The second edition of the WHO guidelines for treatment of malaria, recommends clindamycin plus quinine as the drug of choice for treating malaria infection in the first trimester of pregnancy and as a second-line drug for treatment failures, for malaria in the second and third trimesters of pregnancy, for travellers and for the oral phase of severe malaria treatment [7]. These guidelines recommend that the combination should be given for 7 days. This review suggests that in comparison with quinine monotherapy, a three-day course of clindamycin plus quinine (administered every 12 h) may be as effective as a 7 day course at reducing the risk of day 28 treatment failure. However, further study and direct comparison of dose regimens is required. The implementation of this combination may be limited by the high cost of clindamycin, the emerging evidence of quinine resistance and by the co-administration of the drugs (currently not co-formulated). Compared to artemisinin-based combination therapies, clindamycin plus quinine has limited effect on gametocytes, although this could be improved by adding primaquine to the therapy.

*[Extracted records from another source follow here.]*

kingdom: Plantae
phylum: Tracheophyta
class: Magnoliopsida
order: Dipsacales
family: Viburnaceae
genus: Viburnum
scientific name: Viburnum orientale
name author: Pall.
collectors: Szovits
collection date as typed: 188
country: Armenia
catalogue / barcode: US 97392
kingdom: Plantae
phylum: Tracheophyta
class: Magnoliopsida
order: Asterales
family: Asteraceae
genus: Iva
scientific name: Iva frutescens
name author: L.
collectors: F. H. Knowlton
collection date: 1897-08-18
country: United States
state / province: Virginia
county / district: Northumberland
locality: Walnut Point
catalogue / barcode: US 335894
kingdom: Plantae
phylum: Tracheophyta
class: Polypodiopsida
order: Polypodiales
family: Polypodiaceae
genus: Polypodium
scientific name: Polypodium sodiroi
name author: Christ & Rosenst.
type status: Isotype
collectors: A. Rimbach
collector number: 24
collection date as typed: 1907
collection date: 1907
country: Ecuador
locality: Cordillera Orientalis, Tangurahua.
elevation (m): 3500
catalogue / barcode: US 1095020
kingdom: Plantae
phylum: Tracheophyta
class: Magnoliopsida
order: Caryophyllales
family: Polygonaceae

There was limited data for most comparisons, but this review suggests that clindamycin plus quinine is an effective treatment alternative for uncomplicated falciparum malaria that can safely be administered to both pregnant women and children. Sufficient evidence was found to indicate that clindamycin plus quinine is more effective at reducing the risk of parasitological failure by day 28 compared with quinine monotherapy. However, data is lacking on the efficacy of clindamycin plus quinine in comparison with artemisinin-based combinations for the treatment of uncomplicated malaria or even for the treatment of malaria in pregnancy. Adequately powered efficacy trials are urgently required to determine the efficacy of the three-day 12 hourly regimen of clindamycin plus quinine in comparison to artemisinin-based combinations in the treatment of uncomplicated malaria. Research is also required to establish the role of clindamycin plus quinine in the treatment of malaria in pregnancy. Better reporting of trial methods (especially, allocation concealment) would improve the interpretation of these future studies.

The authors declare that they have no competing interests.